Review: Builders, Canadian Biennial 2012 at National Gallery of Canada, Ottawa


Myfanwy MacLeod, Everything Seems Empty Without You, 2009 & Hex (I–VII), 2010. Exhibition view. Courtesy National Gallery of Canada. Photo by M-KOS

With a second edition entitled “Builders“, the Canadian Biennial staged in Ottawa’s National Gallery an exhibition that perhaps went against the grain of mega international extravaganzas, and the usually vast array of ensuing curatorial ideas and ideals.

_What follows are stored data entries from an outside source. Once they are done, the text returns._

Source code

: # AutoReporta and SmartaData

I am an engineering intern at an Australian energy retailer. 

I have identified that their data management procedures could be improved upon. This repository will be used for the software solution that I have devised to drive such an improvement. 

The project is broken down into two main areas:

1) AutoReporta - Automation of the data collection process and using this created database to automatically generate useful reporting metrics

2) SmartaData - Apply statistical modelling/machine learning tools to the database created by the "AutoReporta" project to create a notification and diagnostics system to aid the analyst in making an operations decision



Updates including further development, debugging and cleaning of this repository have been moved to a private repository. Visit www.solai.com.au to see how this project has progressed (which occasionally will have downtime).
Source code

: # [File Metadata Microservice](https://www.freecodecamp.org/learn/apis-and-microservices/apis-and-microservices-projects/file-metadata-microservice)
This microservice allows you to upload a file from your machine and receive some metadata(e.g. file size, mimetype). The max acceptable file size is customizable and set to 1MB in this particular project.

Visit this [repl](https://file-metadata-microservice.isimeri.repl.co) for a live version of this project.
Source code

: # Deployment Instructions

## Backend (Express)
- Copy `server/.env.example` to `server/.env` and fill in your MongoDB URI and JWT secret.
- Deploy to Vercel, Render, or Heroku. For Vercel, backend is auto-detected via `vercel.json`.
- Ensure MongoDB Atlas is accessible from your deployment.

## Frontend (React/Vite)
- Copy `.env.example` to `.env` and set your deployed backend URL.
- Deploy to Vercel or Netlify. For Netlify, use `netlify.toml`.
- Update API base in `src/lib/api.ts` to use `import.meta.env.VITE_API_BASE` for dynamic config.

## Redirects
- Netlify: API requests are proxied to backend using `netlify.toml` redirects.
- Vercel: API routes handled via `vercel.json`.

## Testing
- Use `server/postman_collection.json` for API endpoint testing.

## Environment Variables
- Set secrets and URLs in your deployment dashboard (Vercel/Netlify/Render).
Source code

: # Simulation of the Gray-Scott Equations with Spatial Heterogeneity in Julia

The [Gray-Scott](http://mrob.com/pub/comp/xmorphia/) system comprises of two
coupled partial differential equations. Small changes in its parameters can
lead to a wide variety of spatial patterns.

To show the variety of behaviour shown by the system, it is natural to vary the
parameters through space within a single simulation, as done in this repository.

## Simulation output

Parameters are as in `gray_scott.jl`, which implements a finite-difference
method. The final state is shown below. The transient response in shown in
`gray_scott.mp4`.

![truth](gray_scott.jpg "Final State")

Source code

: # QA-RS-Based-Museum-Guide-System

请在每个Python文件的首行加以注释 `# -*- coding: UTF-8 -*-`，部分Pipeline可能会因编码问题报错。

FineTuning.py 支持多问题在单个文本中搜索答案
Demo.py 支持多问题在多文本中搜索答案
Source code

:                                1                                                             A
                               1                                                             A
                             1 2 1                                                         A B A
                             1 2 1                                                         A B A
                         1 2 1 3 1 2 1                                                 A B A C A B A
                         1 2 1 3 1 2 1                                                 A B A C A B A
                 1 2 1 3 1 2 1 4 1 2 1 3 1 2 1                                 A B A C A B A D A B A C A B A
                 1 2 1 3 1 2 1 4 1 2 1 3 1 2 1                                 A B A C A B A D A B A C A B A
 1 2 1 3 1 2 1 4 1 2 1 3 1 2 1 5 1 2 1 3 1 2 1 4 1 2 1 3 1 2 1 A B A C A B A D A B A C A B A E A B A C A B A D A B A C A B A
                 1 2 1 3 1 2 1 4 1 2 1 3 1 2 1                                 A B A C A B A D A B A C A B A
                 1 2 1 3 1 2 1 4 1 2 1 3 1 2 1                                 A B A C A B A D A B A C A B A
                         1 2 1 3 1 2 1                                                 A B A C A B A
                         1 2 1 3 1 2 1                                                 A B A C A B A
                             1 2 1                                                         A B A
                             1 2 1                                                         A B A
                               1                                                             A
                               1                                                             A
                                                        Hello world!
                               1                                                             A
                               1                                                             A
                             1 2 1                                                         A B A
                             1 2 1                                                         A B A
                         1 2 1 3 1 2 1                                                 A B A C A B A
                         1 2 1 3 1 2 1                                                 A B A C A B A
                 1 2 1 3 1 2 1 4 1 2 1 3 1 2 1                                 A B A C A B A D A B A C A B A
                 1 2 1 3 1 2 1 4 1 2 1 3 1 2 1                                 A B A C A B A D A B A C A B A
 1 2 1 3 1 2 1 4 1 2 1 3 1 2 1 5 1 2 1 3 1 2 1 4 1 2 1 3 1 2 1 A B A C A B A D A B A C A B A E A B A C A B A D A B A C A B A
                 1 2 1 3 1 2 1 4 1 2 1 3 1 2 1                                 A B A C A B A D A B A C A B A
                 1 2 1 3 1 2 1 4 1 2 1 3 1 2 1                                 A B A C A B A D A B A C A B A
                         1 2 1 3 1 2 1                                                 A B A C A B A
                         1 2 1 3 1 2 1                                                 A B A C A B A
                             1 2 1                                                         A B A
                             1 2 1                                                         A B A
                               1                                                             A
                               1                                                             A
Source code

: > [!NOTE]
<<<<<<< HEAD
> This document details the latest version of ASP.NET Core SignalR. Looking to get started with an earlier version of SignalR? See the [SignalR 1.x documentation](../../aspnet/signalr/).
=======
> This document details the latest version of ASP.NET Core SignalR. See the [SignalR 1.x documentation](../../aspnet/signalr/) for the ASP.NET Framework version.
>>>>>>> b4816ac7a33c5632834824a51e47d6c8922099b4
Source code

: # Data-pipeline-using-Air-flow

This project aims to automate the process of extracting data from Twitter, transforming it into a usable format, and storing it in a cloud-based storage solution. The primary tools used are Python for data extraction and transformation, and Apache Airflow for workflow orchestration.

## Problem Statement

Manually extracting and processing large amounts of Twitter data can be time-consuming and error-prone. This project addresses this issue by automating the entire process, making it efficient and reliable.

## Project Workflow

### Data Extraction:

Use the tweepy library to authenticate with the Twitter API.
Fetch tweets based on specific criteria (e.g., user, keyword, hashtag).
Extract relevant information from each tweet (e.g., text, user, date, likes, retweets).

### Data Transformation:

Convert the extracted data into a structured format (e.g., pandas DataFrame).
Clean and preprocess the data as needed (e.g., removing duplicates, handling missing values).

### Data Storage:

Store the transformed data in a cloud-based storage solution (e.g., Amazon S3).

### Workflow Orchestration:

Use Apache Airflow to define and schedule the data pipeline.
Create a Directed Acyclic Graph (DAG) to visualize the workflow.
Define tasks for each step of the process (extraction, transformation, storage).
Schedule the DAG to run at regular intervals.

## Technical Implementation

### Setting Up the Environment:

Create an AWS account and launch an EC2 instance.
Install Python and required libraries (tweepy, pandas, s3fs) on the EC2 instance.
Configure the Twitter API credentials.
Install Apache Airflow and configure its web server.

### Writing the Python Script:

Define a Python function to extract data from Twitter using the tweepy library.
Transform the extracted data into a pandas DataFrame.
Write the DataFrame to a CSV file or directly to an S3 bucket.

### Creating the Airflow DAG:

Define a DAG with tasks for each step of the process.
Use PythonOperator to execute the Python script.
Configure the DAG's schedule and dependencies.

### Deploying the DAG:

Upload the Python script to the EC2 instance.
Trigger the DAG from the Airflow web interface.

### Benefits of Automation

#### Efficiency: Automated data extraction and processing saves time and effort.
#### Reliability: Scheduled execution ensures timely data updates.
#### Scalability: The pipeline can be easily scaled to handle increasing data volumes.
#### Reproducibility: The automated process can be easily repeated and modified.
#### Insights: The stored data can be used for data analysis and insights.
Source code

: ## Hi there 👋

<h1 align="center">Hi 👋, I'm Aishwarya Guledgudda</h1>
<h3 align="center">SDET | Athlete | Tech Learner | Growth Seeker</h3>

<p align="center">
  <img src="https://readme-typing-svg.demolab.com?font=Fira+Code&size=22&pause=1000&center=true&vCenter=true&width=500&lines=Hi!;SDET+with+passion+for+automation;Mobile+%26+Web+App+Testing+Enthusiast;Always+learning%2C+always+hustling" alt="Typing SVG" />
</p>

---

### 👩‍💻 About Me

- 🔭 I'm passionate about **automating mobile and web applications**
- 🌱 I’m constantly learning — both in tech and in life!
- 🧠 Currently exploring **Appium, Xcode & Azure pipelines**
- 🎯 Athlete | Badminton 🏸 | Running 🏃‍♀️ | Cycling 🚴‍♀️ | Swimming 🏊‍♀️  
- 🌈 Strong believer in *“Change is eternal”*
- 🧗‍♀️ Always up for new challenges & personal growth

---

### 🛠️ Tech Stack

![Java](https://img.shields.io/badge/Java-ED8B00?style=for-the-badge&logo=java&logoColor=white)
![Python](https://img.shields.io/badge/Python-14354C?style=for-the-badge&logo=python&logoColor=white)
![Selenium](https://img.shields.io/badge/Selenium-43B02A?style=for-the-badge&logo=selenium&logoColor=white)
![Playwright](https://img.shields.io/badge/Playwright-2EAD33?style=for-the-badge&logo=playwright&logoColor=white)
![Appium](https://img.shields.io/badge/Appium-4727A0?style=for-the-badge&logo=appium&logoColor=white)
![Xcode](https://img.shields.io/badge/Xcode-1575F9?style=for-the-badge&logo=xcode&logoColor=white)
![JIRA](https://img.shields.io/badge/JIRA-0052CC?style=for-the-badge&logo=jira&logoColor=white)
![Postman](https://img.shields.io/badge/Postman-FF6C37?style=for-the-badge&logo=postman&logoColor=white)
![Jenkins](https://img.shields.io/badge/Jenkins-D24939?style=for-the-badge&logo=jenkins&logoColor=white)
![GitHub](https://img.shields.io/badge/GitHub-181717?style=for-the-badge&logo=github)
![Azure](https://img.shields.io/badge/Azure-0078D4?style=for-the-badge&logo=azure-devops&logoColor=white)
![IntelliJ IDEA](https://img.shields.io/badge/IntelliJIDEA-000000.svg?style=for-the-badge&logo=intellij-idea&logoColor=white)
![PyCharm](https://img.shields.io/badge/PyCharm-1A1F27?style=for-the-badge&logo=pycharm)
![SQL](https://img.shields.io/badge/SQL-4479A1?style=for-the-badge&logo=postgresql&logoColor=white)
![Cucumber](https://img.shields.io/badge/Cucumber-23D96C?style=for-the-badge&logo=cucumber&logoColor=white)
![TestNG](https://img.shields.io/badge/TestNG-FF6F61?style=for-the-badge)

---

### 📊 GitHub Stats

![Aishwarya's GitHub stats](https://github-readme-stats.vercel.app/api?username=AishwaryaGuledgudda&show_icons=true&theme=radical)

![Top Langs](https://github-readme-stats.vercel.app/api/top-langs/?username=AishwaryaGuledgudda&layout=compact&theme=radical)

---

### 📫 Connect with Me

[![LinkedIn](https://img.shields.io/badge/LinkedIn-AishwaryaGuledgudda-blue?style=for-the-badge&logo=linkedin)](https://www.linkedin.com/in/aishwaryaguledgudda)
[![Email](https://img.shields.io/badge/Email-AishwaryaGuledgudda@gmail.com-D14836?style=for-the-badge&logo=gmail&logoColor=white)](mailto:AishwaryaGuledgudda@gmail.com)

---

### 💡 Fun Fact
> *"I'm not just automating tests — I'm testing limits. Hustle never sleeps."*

This Biennale voluntarily took a hermetic and back-to-basics approach to its program, to exclusively centre on contemporary Canadian artists selected from the Gallery’s recent acquisitions over the past two years.

Curator Jonathan Shaughnessy cites in his catalogue essay that “Artists are builders in a rudimentary sense. They combine creative ideas, materials and technology with the aim to shape an original way of seeing and interpreting the world”. In an attempt to further canonize Canadiana, Shaughnessy’s title took inspirations from Toronto’s Hockey Hall of Fame, where Builders herein point to former players that go on to become coaches, managers or executives. Just as the hockey Builders were this way inducted for their contribution to the development of the nation’s most popular sport, Shaughnessy concludes that “In art, builders and players often prove to be one and the same.”

Fresh from the vaults of the National Gallery of Canada, a string works from emerging artists such as Melanie Authier and David Ross Harper mingle with others like Marcel Dzama and Ron Terada as well as veteran figures like Lynne Cohen and Michael Snow. This cross-generational survey of the nation’s talents comprises over 100 individual pieces by 45 artists, to embrace a multitude of disciplinary practices from all geographical backgrounds. Builders constitutes such a wide-encompassing show, that it at times risks a flattening of issues and subject matters. On the other hand, the works are so respectably themed from personal narrative to urbanization, the environment, identity politics, utopia and so on, that these read as a thorough cross-examination of Canada’s cultural material.